A litigation and Paragraph IV map cannot be built without the reference product, strength, and dosage form tied to “FENTANYL-100.”

Which manufacturing sites and CMOs support fentanyl supply (sterile vs non-sterile)?

Supplier sourcing in fentanyl frequently involves:

  • Sterile injectable manufacturing (aseptic fill-finish, terminal sterilization)
  • Non-sterile solid oral manufacturing (tablet/capsule, lozenge)
  • Transdermal patch manufacturing (layered assembly, controlled release accuracy)

The manufacturing supplier list is dosage-form-specific and can be read from:

  • FDA facility listings tied to the NDA/ANDA
  • Labeler and manufacturing descriptions on the FDA NDC Directory

“FENTANYL-100” alone does not indicate which manufacturing class applies.

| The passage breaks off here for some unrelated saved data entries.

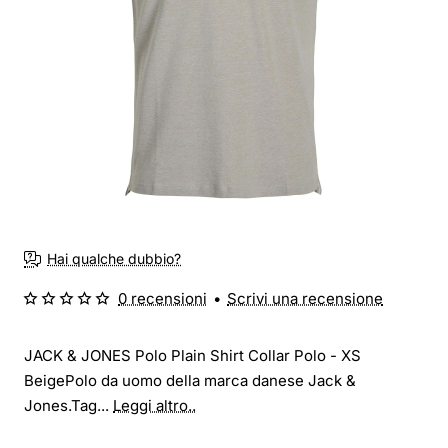
Hai qualche dubbio?
0 recensioni
•
Scrivi una recensione
JACK & JONES Polo Plain Shirt Collar Polo - XS
BeigePolo da uomo della marca danese Jack &
Jones.Tag...
Leggi altro..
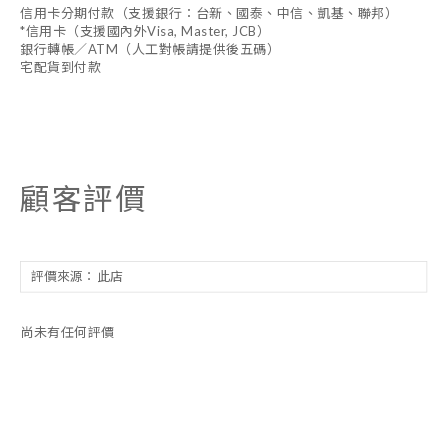
信用卡分期付款（支援銀行：台新、國泰、中信、凱基、聯邦）
*信用卡（支援國內外Visa, Master, JCB）
銀行轉帳／ATM（人工對帳請提供後五碼）
宅配貨到付款
顧客評價
尚未有任何評價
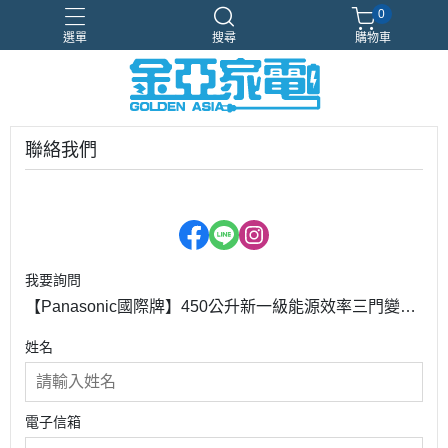
0
選單
搜尋
購物車
Samsung
新品上市
智慧冰箱
獨家設計
現場體驗
聯絡我們
我要詢問
【Panasonic國際牌】450公升新一級能源效率三門變頻
冰箱
姓名
電子信箱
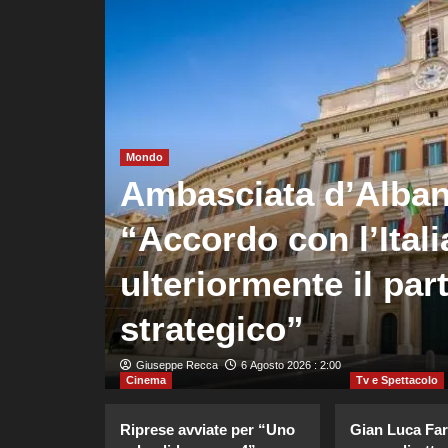
Mondo
Ambasciata d’Alba
jic
“Accordo con l’Itali
atri
ulteriormente il par
strategico”
Giuseppe Recca
6 Agosto 2026 : 2:00
Cinema
Tv e Spettacolo
Riprese avviate per “Uno
Gian Luca Farin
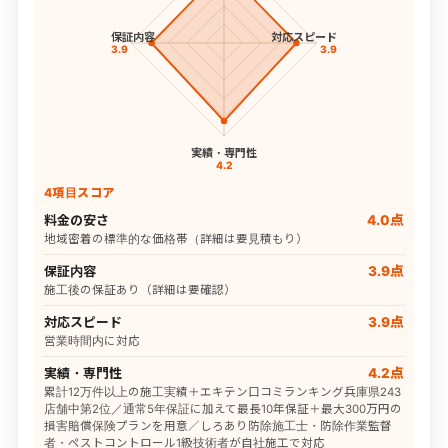
保証内容
対応スピード
3.9
3.9
実績・専門性
4.2
4項目スコア
料金の安さ
4.0点
地域密着の標準的な価格帯（詳細は要見積もり）
保証内容
3.9点
施工後の保証あり（詳細は要確認）
対応スピード
3.9点
営業時間内に対応
実績・専門性
4.2点
累計12万件以上の施工実績＋エキテン口コミランキング兵庫県243
店舗中第2位／通常5年保証に加えて最長10年保証＋最大300万円の
損害賠償保険プランを用意／しろあり防除施工士・防除作業監督
者・ペストコントロール1級技術者が自社施工で対応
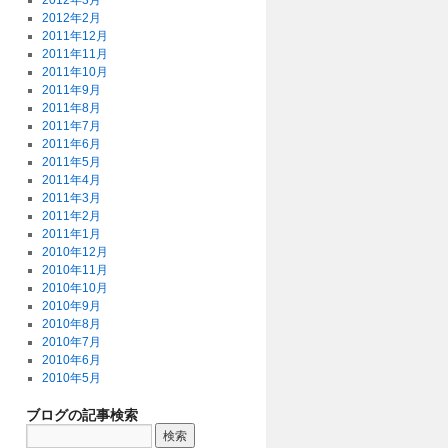
2012年3月
2012年2月
2011年12月
2011年11月
2011年10月
2011年9月
2011年8月
2011年7月
2011年6月
2011年5月
2011年4月
2011年3月
2011年2月
2011年1月
2010年12月
2010年11月
2010年10月
2010年9月
2010年8月
2010年7月
2010年6月
2010年5月
ブログの記事検索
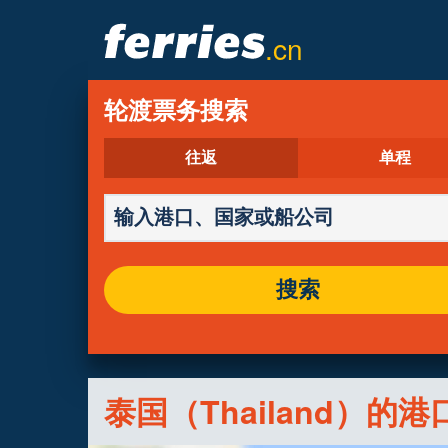
.cn
轮渡票务搜索
往返
单程
搜索
泰国（Thailand）的港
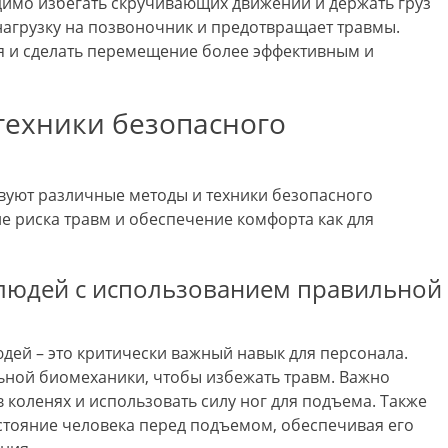
одимо избегать скручивающих движений и держать груз
 нагрузку на позвоночник и предотвращает травмы.
ия и сделать перемещение более эффективным и
техники безопасного
вуют различные методы и техники безопасного
 риска травм и обеспечение комфорта как для
людей с использованием правильной
ей – это критически важный навык для персонала.
ной биомеханики, чтобы избежать травм. Важно
 коленях и использовать силу ног для подъема. Также
стояние человека перед подъемом, обеспечивая его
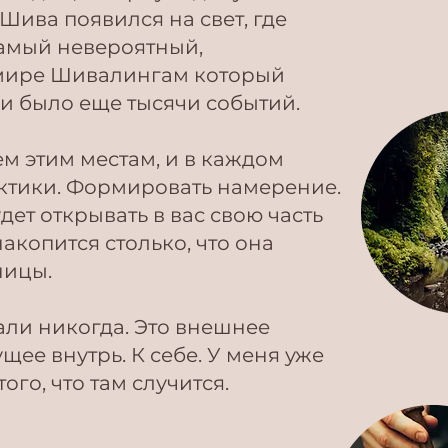
 Шива появился на свет, где
амый невероятный,
мире Шивалингам который
и было еще тысячи событий.
м этим местам, и в каждом
актики. Формировать намерение.
дет открывать в вас свою часть
накопится столько, что она
ницы.
али никогда. Это внешнее
щее внутрь. К себе. У меня уже
того, что там случится.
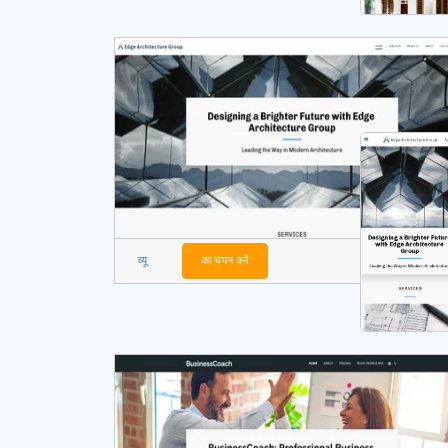
व्यू
का चयन करें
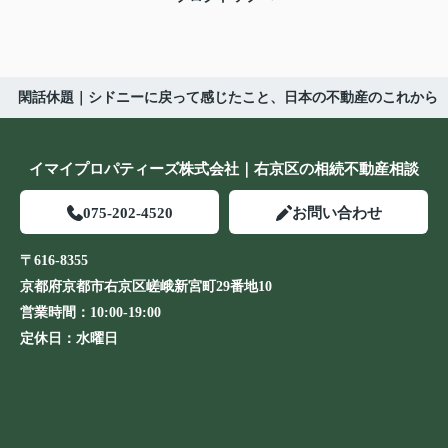
閑話休題｜シドニーに戻って感じたこと、日本の不動産のこれから
イマイプロパティーズ株式会社｜右京区の相続不動産相談
075-202-4520
お問い合わせ
〒616-8355
京都府京都市右京区嵯峨新宮町29番地10
営業時間：
10:00-19:00
定休日：
水曜日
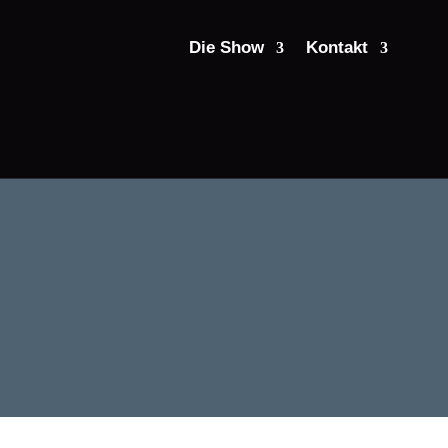
Die Show
Kontakt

How to build an actionable supplier roster for FENTANYL-100 procurement

A defensible supplier roster is built on three identifiers:

  1. Active ingredient and salt (fentanyl citrate or base)
  2. Dosage form and strength (what “100” denotes)
  3. FDA product identity (NDC and labeler/manufacturer)

From there, the supplier roster should be generated from:

  • FDA NDC Directory: labeler(s), packaging, and product identifiers
  • Orange Book: reference listed drug match, patent status, and exclusivity
  • FDA inspections/facility information: manufacturing site-level supply reliability

No valid roster can be produced from “FENTANYL-100” without those anchors.

Key Takeaways

  • “FENTANYL-100” is not a unique, FDA-anchored identifier for compiling a correct supplier list.
  • Fentanyl supplier landscapes are dosage-form and strength-specific and require FDA product identity (NDC) to map labelers and manufacturing sites.
  • Orange Book and patent-driven generic entry only apply once the exact reference product is identified.

FAQs

  1. What is the fastest way to identify legitimate suppliers for fentanyl in US distribution?
  2. How do dosage form and strength change the fentanyl supplier base?
  3. Does Orange Book status materially affect fentanyl supplier availability?
  4. How do DEA controlled substance distribution requirements impact supplier onboarding?
  5. What manufacturing risks most affect fentanyl supply continuity (sterile vs patch)?

References

  1. FDA. Orange Book: Approved Drug Products with Therapeutic Equivalence Evaluations. U.S. Food and Drug Administration.
  2. FDA. National Drug Code Directory. U.S. Food and Drug Administration.